Another fun day

My employer failed to make my payroll deposit again today. I know this because my bank called this morning to tell me I’m overdrawn. Nice.

I was thinking this morning about spiders. Spiders and I do not get along well. I’ve always had an irrational fear of spiders; arachnophobia would be the correct term, I guess. When I was a kid, seeing a big spider would send me running the other way, bowling over anything that happened to be in my path. I’ve gotten a bit better as an adult. Now, instead of running, I find the nearest heavy object and attempt to turn the spider into homogenized goo.

Certain spiders bother me more than others. Wolf spiders are near the top of the list, and I used to see lots of those when I lived in an old farmhouse in the mid-1980s. I didn’t sleep well in that house. I used to see lots of spiders when I was a radio engineer, taking care of a transmitter site that was a perfect spider habitat … five totally uninhabited buildings which were visited at most once a day.

A couple of years ago, I was bitten by what doctors believe was a brown recluse spider, one of the truly dangerous spiders indigenous to this part of the US. The bite left an ugly ulcer that took two or three months to heal.

Only a year ago, I encountered my first wild tarantula while driving around in south Texas. It was so big, I could have thrown an unabridged copy of Webster’s Dictionary at it and it would have thrown the thing back at me with a laugh. I would have run over it, but its fangs might have blown a tire.

Yes, I hate spiders, absolutely hate them, and I doubt that I’ll ever feel all cuddly about them the way pet spider owners do.

The strangest thing has happened recently, though.

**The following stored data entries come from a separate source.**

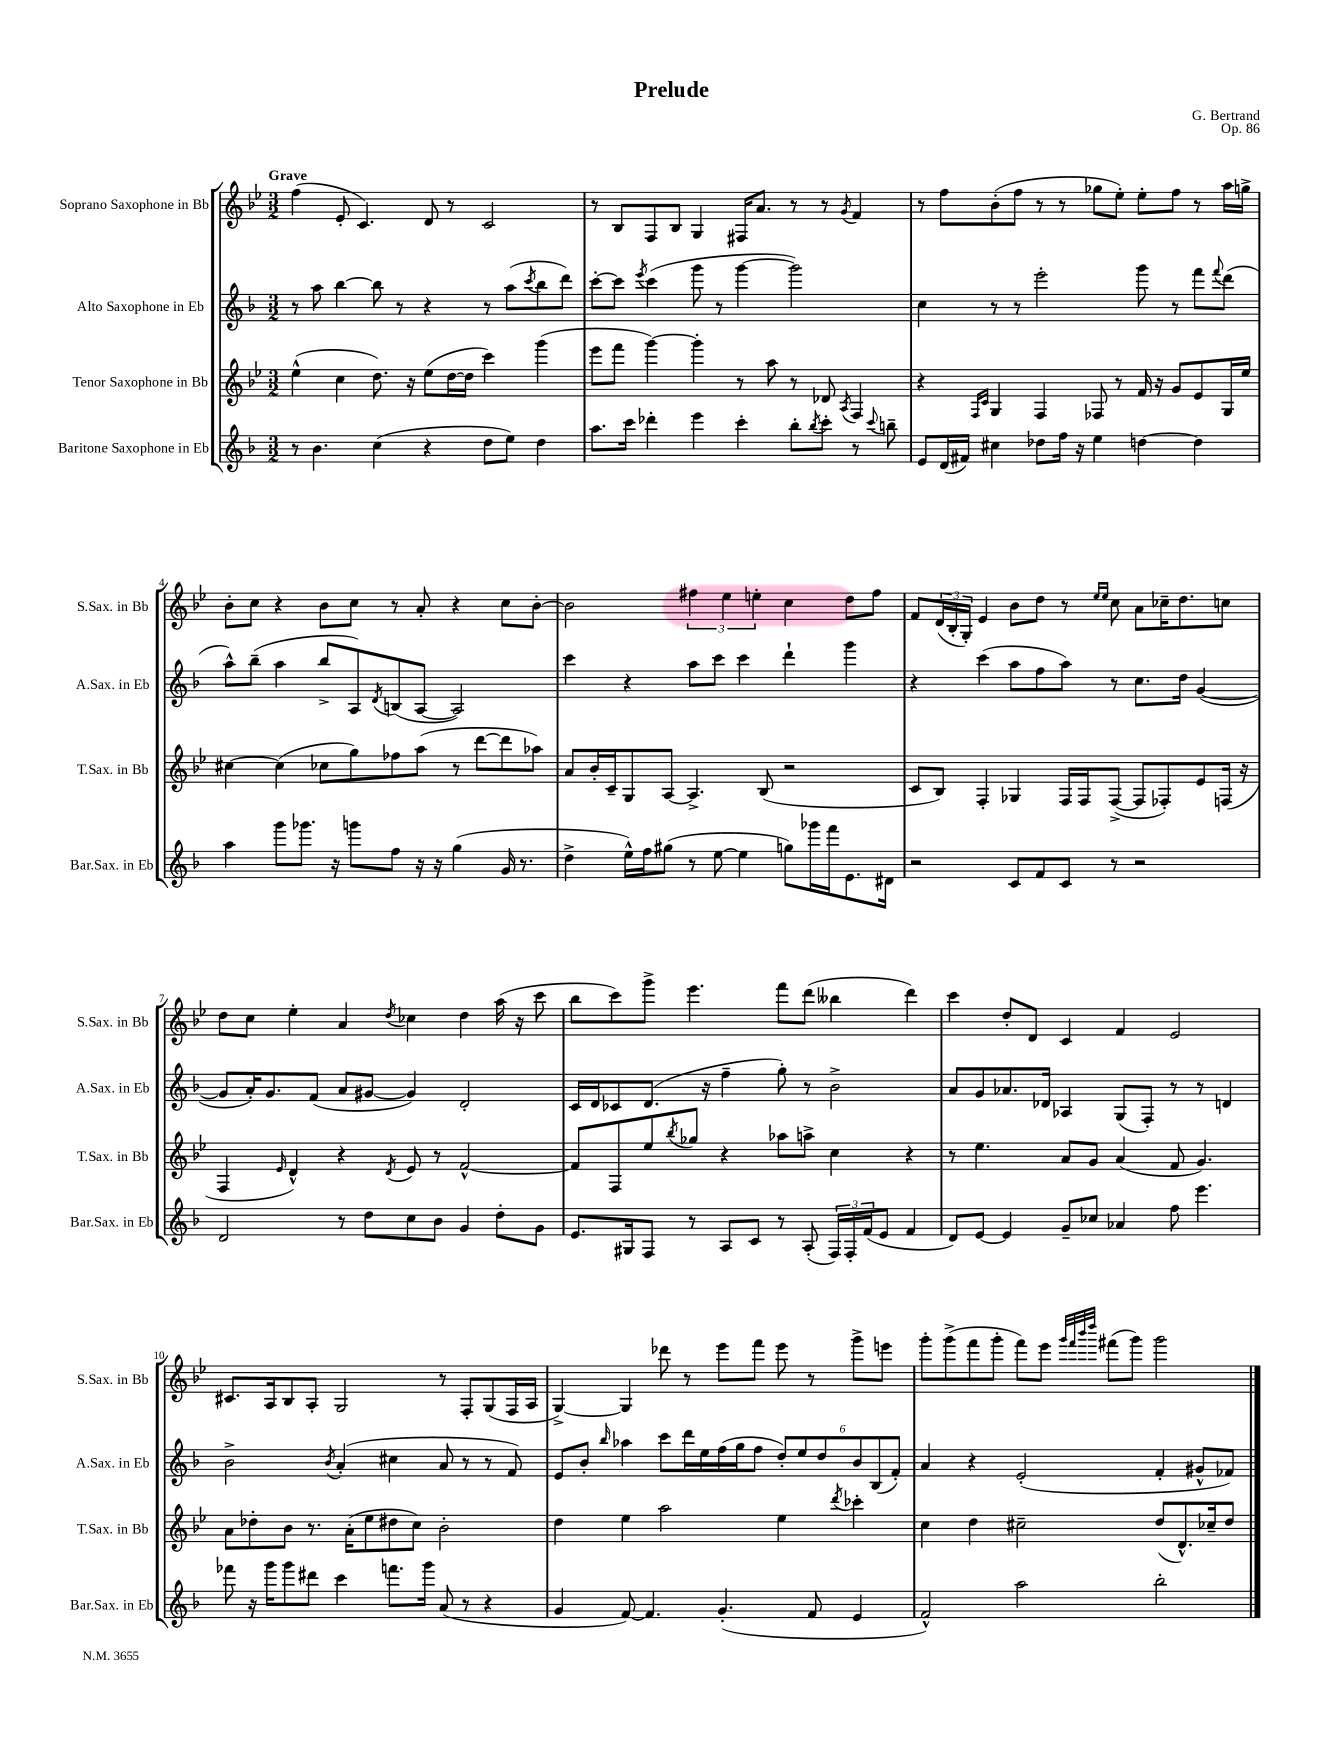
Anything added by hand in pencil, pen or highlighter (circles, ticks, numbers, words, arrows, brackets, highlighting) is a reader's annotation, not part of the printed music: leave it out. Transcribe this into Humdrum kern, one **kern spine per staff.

**kern	**kern	**kern	**kern
*staff4	*staff3	*staff2	*staff1
*clefG2	*clefG2	*clefG2	*clefG2
*k[b-]	*k[b-e-]	*k[b-]	*k[b-e-]
*M3/2	*M3/2	*M3/2	*M3/2
8r	(4ee-^^	8r	(4ff
4.b-	.	8aa	.
.	4cc	[4bb-	8e-'
.	.	.	4.c)
(4cc	8.dd)	8bb-]	.
.	.	8r	.
.	16r	.	.
4r	(8ee-	4r	8d
.	[16dd	.	8r
.	16dd]	.	.
8dd	4ccc)	8r	2c
8ee)	.	(8aa	.
.	.	8qccc	.
4dd	(4ggg	8bb-	.
.	.	8ddd)	.
=	=	=	=
8.aa	8eee-	[8ccc'	8r
.	8fff	8ccc]	8B-
16ccc	.	.	.
.	.	8qeee	.
4ddd-'	[4ggg)	(4ccc	8F
.	.	.	8B-
4eee	4ggg']	8ggg	4G
.	.	8r	.
4ccc'	8r	[4ggg	16F#
.	.	.	8.a
.	8aa	.	.
8bb-'	8r	2ggg])	8r
8qbb-	.	.	.
8ccc'	8d-	.	8r
.	8qA	.	8qg
8r	4F	.	4f
8qqccc	.	.	.
8bb~	.	.	.
=	=	=	=
8e	4r	4cc	8r
(16d	.	.	8ff
16f#)	.	.	.
.	16qqF	.	.
.	16qqc	.	.
4cc#	4G	8r	(8b-'
.	.	8r	8ff
8dd-	4F	2eee'	8r
16ff	.	.	8r
16r	.	.	.
4ee	8F-	.	8gg-
.	8r	.	8ee-')
[4dd	16f	8ggg	8ee-'
.	16r	.	.
.	8g	8r	8ff
4dd]	8e-	8fff	8r
.	.	8qqfff	.
.	16G	(8ddd	16aa
.	16ee-	.	16gg^
=	=	=	=
4aa	[4cc#	8aa^^)	8b-'
.	.	(8bb-~	8cc
8ggg	(4cc#]	4aa	4r
8.ggg-	.	.	.
.	8cc-	8bb-^	8b-
16r	.	.	.
8ggg	8gg)	8A)	8cc
.	.	8qd	.
8ff	8ff-	(8B	8r
16r	(8aa	[8A	8a'
16r	.	.	.
(4gg	8r	2A])	4r
.	[8ddd	.	.
16g	8ddd]	.	8cc
8.r	.	.	.
.	8aa-)	.	[8b-'
=	=	=	=
4dd^	8a	4ccc	2b-]
.	16b-'	.	.
.	16c~	.	.
16ee^^)	8G	4r	.
16ff	.	.	.
(8gg#	[8A	.	.
8r	4.A^]	8aa	6ff#
[8ee	.	8ccc	.
.	.	.	6ee-
4ee]	.	4ccc	.
.	.	.	6ee'
.	(8B-	.	.
8gg)	2r	4ddd`	4cc
16ggg-	.	.	.
16fff	.	.	.
8.e	.	4ggg	8dd
.	.	.	8ff#
16d#	.	.	.
=	=	=	=
2r	8c	4r	8f
.	8B-)	.	(24d
.	.	.	24B-'
.	.	.	24G')
.	4F'	(4ccc	4e-
8c	4G-	8aa	8b-
8f	.	8ff	8dd
8c	16F	8aa)	8r
.	16F	.	.
.	.	.	16qqee-
.	.	.	16qqee-
8r	([8F^	8r	8cc
2r	8F]	8.cc	8a
.	8F-')	.	16cc-~
.	.	16dd	8.dd
.	8e-	([4g	.
.	(16F	.	8cc
.	16r	.	.
=	=	=	=
2d	4F	8g]	8dd
.	.	16a')	8cc
.	.	8.g	.
.	16qqe-	.	.
.	4d^^)	.	4ee-'
.	.	(8f	.
8r	4r	8a	4a
8dd	.	[8g#	.
.	8qd	.	8qdd
8cc	8e-	4g#])	4cc-
8b-	8r	.	.
4g	[2f^^	2d'	4dd
8dd'	.	.	(16aa
.	.	.	16r
8g	.	.	8ccc
=	=	=	=
8.e	8f]	16c	8bb-
.	.	16d	.
.	8F	8c-	8ccc)
16G#	.	.	.
8F	8ee-	(8.d	8ggg^
.	8qbb-	.	.
8r	8gg-	.	4.eee-
.	.	16r	.
8A	4r	4ff~	.
8c	.	.	.
8r	8aa-	8gg')	8fff
(8A'	8aa^	8r	(8ddd
24F)	4cc	2b-^	4bb--
24F'	.	.	.
(24f	.	.	.
8e	.	.	.
4f	4r	.	4ddd)
=	=	=	=
8d)	8r	8a	4ccc
[8e	4.ee-	8g	.
4e]	.	8.a-	8dd'
.	.	.	8d
.	.	16d-	.
8g~	8a	4A-	4c
8cc-	8g	.	.
4a-	(4a	(8G	4f
.	.	8F')	.
8ff	8f	8r	2e-
4.eee	4.g)	8r	.
.	.	4d	.
=	=	=	=
8fff-	8a	2b-^	8.c#
16r	8dd-'	.	.
16ggg	.	.	16A
8ggg	8b-	.	8B-
8ddd#	8.r	.	8A'
.	.	8qb-	.
4ccc	.	(4a'	2G
.	(16a'	.	.
.	8ee-	.	.
8.fff	8dd#	4cc#	.
.	8cc)	.	.
16ggg	.	.	.
(8a	2b-'	8a	8r
8r	.	8r	8F'
4r	.	8r	(8G
.	.	8f)	16F
.	.	.	16A
=	=	=	=
4g	4dd	8e	[4G^)
.	.	8b-'	.
.	.	16qqbb-	.
[8f)	4ee-	4aa-	4G]
4.f]	.	.	.
.	2aa	8ccc	8ddd-
.	.	16ddd	8r
.	.	16ee	.
(4.g'	.	(16ff	8eee-
.	.	16gg	.
.	.	8ff	8fff
.	4ee-	12dd')	8eee-
.	.	12ee	.
8f	.	.	8r
.	.	12dd	.
.	8qddd	.	.
4e	4ccc-'	12b-	8ggg^
.	.	(12B-	.
.	.	.	8eee
.	.	12f')	.
=	=	=	=
2f^^)	4cc	4a	8ggg'
.	.	.	(8ggg^
.	4dd	4r	8fff
.	.	.	8ggg'
2aa	2cc#~	(2e'	8fff)
.	.	.	8eee-
.	.	.	32qqggg
.	.	.	32qqfff
.	.	.	32qqbbb-
.	.	.	32qqdddd
.	.	.	(8fff#
.	.	.	8ggg)
2bb-'	(8dd	4f'	2ggg
.	8.d^^)	.	.
.	.	8g#^^	.
.	16cc-~	.	.
.	8dd	8f-)	.
==	==	==	==
*-	*-	*-	*-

The only spiders we see in our current house with regularity are what’s called “daddy longlegs” spiders. (Ours specifically are members of family Pholcidae, specifically “Pholcus phalangioides”. They’re sometimes called cellar spiders.) They appear mainly in the bathroom where I shower each morning, taking up residence in a corner by the ceiling.

I have been told by our exterminator that I should leave these spiders alone, because if I manage to eradicate them, the population of other types of spiders will likely explode. The long-legged fellows, apparently, love to dine on other spiders, and the enemy of my enemy should be my friend, even if he looks a lot like the enemy. That’s the theory, anyway. I have personally seen these guys subdue very large insects, and I have indeed found the carcasses of some really menacing looking spiders in the longlegs’ webs, so I guess there’s some truth to it.

Most of the time, the spiders eventually wander a little too close to the shower or sink, and meet their demise. So long as they stay in their little corner and keep their distance, I tend to ignore them. They really don’t bother me as much as some other spiders do, although I have no idea why. I’d hate to have one crawling on me, but at a distance they’re really not so offensive.

A few weeks ago, a medium-sized spider appeared in the corner. I left him alone. Over the next few days, it stayed there, and seemed to be getting a steady diet of small flies, small spiders, and other arthropods. It got bigger very quickly. I grew fascinated. One night, while I was doing nature’s bidding, I looked up and noticed the spider had caught a small moth. I watched in fascination. It didn’t bite the moth right away, it simply started throwing silk. Pretty soon it had wrapped the moth in a solid coccoon of silk, totally immobilizing it. It then approached from another angle and made a little hole in the silk, then bit once and backed away. A few moments later, it closed in again and began to eat. I’d never seen this process up-close before, it was amazing.

The spider is still there, and we’ve kept up this uneasy truce. He stays in his corner, and I leave him be. He gets a bit more active in the morning when I’m showering … perhaps the steamy air gives him some needed moisture. In spite of my fear and loathing of spiders in general, it’s almost as though I’d miss this one if I went to the shower one morning and he wasn’t there. Of course, I’d also wonder where he’d gone and whether I’d encounter him in closer quarters later on, unexpectedly.

I’ve read up on these spiders. The females can live for three years, but only indoors. They originated in the tropics and could not survive winter in most parts of the US. The males live for one year … they reach sexual maturity at that age, mate once, and then die. The female doesn’t kill or eat the male, he just stays close by and expires when his work is done. I was amazed to find that spiders even live as long as a year. It seems an incredibly long life span for something so small.

Whether it’s a sign of insanity or just a sign of deeper understanding, I don’t know. I’m not going to go so far as to name it, but I’m going to let the spider stay as long as he wants, so long as he stays out of my way. It’s actually kind of fun to watch him feed, tend his web, and grow.

Things at home are quiet, for the moment. Alexis meets with her counselor again tonight, and her probation officer has asked to be present. The highlight of our last counseling session was her assertion that lying is “basically OK”. Also Yvette went into her room today and found, written in indelible marker over most of her furniture, the words “I HATE SCOTT”. It just makes me feel all warm inside.

1 Comment


  1. I was wondering if the daddy long leg spider could be used as an effective predator for pest control in the greenhouse(encosed gardens hydroponics etc..).